WORK ORDER :: Can you write out every one of the entries below word for word, leaving out the pictures?

(Recorded data)
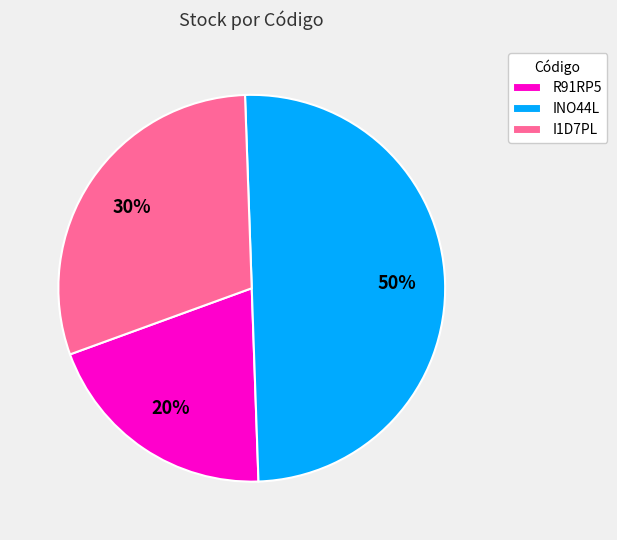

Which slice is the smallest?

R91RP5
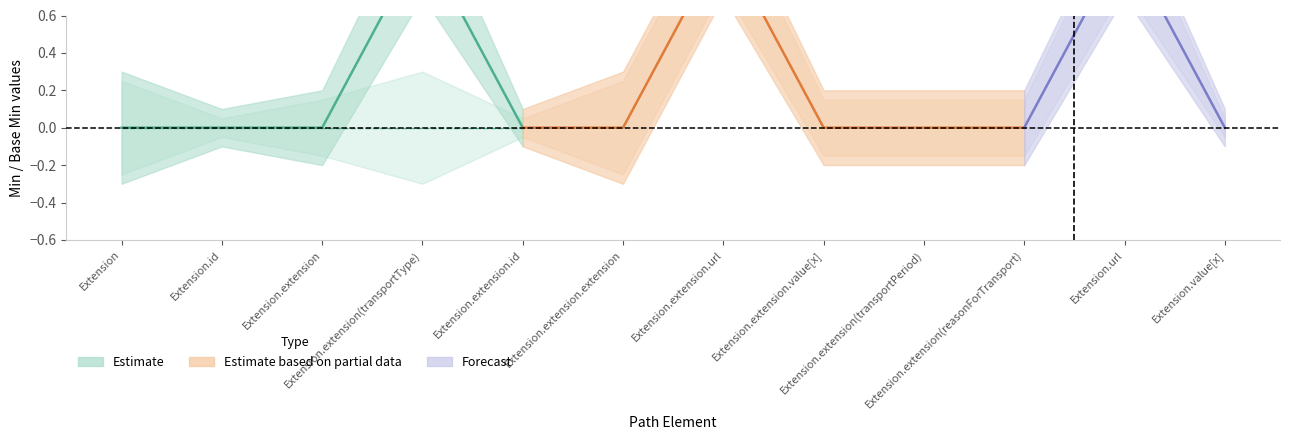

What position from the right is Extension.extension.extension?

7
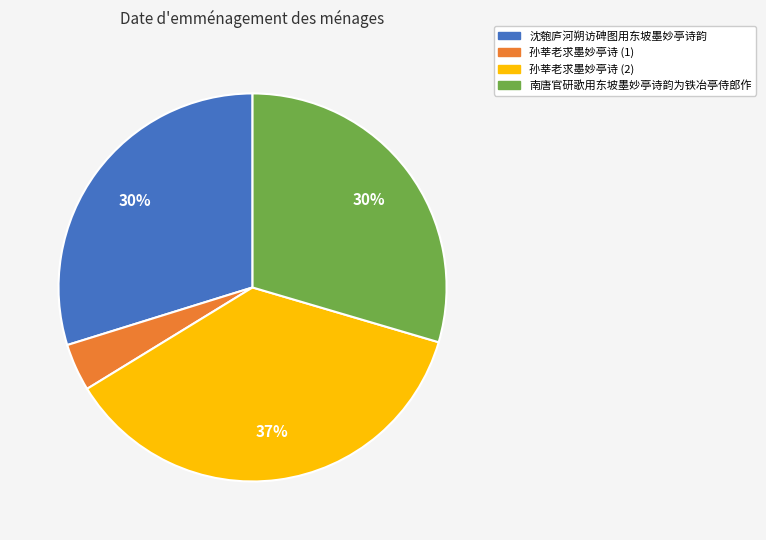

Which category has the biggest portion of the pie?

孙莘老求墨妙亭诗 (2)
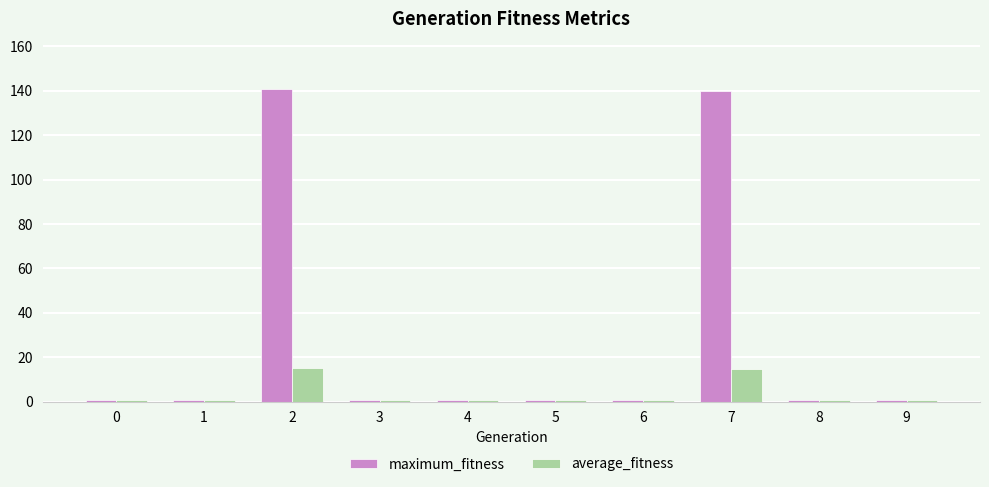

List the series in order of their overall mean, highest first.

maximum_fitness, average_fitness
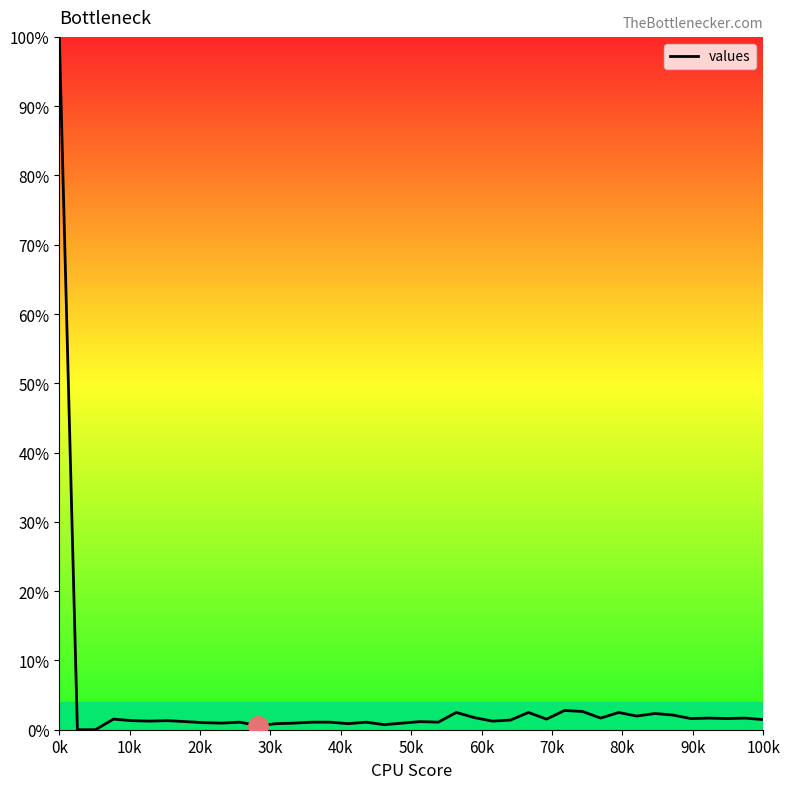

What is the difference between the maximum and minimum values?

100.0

ANSWER TO THIS EXERCISE ::
Which slice is the smallest?

R91RP5

What position from the right is Extension.extension.extension?

7

Which category has the biggest portion of the pie?

孙莘老求墨妙亭诗 (2)

List the series in order of their overall mean, highest first.

maximum_fitness, average_fitness

What is the difference between the maximum and minimum values?

100.0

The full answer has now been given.